Text under study.
☆ ☆ ☆ ☆ ☆ ☆ ☆

A couple of points to pay attention to:
- It’s obvious that a step of the algorithm can create new epsilon productions [3]. This is handled correctly, as it works iteratively until all epsilon productions are removed.
- The only place where an epsilon production cannot be removed is at the start symbol. If the grammar can generate an empty string, we can’t ruin that. A special case will have to handle this case.
Implementation
Here’s an implementation of this algorithm in Python:
from collections import defaultdict
class CFG(object):
def __init__(self):
self.prod = defaultdict(list)
self.start = None
def set_start_symbol(self, start):
""" Set the start symbol of the grammar.
"""
self.start = start
def add_prod(self, lhs, rhs):
""" Add production to the grammar. 'rhs' can
be several productions separated by '|'.
Each production is a sequence of symbols
separated by whitespace.
Empty strings are interpreted as an eps-production.
Usage:
grammar.add_prod('NT', 'VP PP')
grammar.add_prod('Digit', '1|2|3|4')
# Optional Digit: digit or eps
grammar.add_prod('Digit_opt', Digit |')
"""
# The internal data-structure representing productions.
# maps a nonterminal name to a list of productions, each
# a list of symbols. An empty list [] specifies an
# eps-production.
#
prods = rhs.split('|')
for prod in prods:
self.prod[lhs].append(prod.split())
def remove_eps_productions(self):
""" Removes epsilon productions from the grammar.
The algorithm:
1. Pick a nonterminal p_eps with an epsilon production
2. Remove that epsilon production
3. For each production containing p_eps, replace it
with several productions such that all the
combinations of p_eps being there or not will be
represented.
4. If there are still epsilon productions in the
grammar, go back to step 1
The replication can be demonstrated with an example.
Suppose that A contains an epsilon production, and
we've found a production B:: [A, k, A]
Then this production of B will be replaced with these:
[A, k], [k], [k, A], [A, k, A]
"""
while True:
# Find an epsilon production
#
p_eps, index = self._find_eps_production()
# No epsilon productions? Then we're done...

☆ ☆ ☆ ☆ ☆ ☆ ☆

Stored data.
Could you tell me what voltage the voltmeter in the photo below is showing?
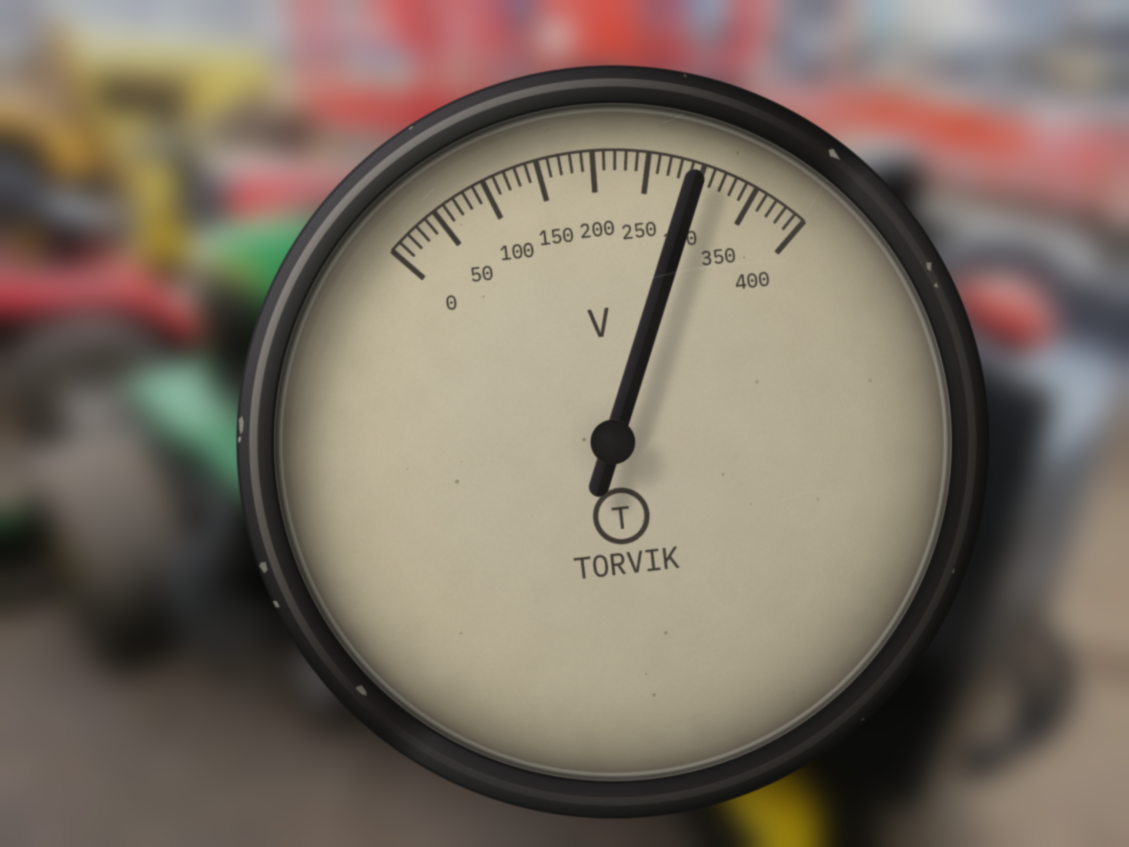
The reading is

☆ ☆ ☆ ☆ ☆ ☆ ☆

Task list.
1 - Reproduce the stretch of the text on removing epsilon productions from "self.start = start" through "data-structure representing productions.".
2 - Resume the text on removing epsilon productions after its last line.
The material has no connection to the text on removing epsilon productions.

Responses by task.
1 -
self.start = start
def add_prod(self, lhs, rhs):
""" Add production to the grammar. 'rhs' can
be several productions separated by '|'.
Each production is a sequence of symbols
separated by whitespace.
Empty strings are interpreted as an eps-production.
Usage:
grammar.add_prod('NT', 'VP PP')
grammar.add_prod('Digit', '1|2|3|4')
# Optional Digit: digit or eps
grammar.add_prod('Digit_opt', Digit |')
"""
# The internal data-structure representing productions.

2 -
#
if p_eps is None:
break
# Remove the epsilon production
#
del self.prod[p_eps][index]
# Now find all the productions that contain the
# production that removed.
# For each such production, replicate it with all
# the combinations of the removed production.
#
for lhs in self.prod:
prods = []
for lhs_prod in self.prod[lhs]:
num_p_eps = lhs_prod.count(p_eps)
if num_p_eps == 0:
prods.append(lhs_prod)
else:
prods.extend(self._create_prod_combinations(
prod=lhs_prod,
nt=p_eps,
count=num_p_eps))
# Remove duplicates
#
prods = sorted(prods)
prods = [prods[i] for i in xrange(len(prods))
if i == 0 or prods[i] != prods[i-1]]
self.prod[lhs] = prods
def _find_eps_production(self):
""" Finds an epsilon production in the grammar. If such
a production is found, returns the pair (lhs, index):
the name of the non-terminal that has an epsilon
production and its index in lhs's list of productions.
If no epsilon productions were found, returns the
pair (None, None).
Note: eps productions in the start symbol will be
ignored, because we don't want to remove them.
"""
for lhs in self.prod:
if not self.start is None and lhs == self.start:
continue
for i, p in enumerate(self.prod[lhs]):
if len(p) == 0:
return lhs, i
return None, None
def _create_prod_combinations(self, prod, nt, count):
""" prod:
A production (list) that contains at least one
instance of 'nt'
nt:
The non-terminal which should be replicated
count:
The amount of times 'nt' appears in 'lhs_prod'.
Assumed to be >= 1
Returns the generated list of productions.
"""
# The combinations are a kind of a powerset. Membership
# in a powerset can be checked by using the binary
# representation of a number.
# There are 2^count possibilities in total.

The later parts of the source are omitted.